__THE TASK__: Would you count the lines of the listing that carry the word "lung"? Give only the resulting number.

DATASET CONTENT: Begin

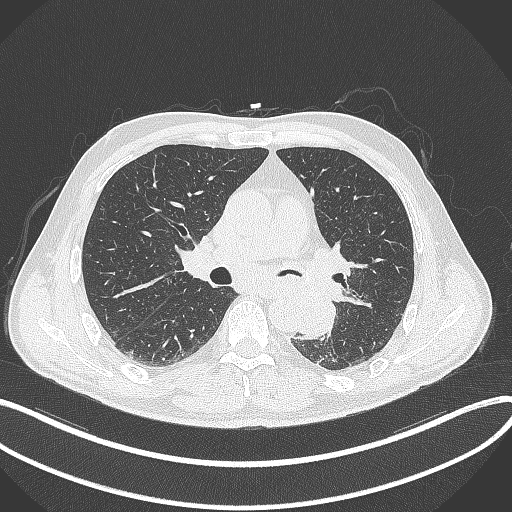
Chest CT, one axial slice; slice 198 of 329 in the series (ordered by position); 120 kVp; lung window (W 1500 / L -600 HU); 512 × 512 image matrix. Patient: male, 59 years. Case-level facts recorded for this patient, not image findings: clinical TNM (as recorded): T2a N2 M0.
Structures marked on this image (rectangle marked by the reading radiologist):
- lung tumour (recorded histology: squamous cell carcinoma): bounding box [x1, y1, x2, y2] px = [296, 290, 338, 342]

DATASET CONTENT: End

__TASK ANSWER__: 2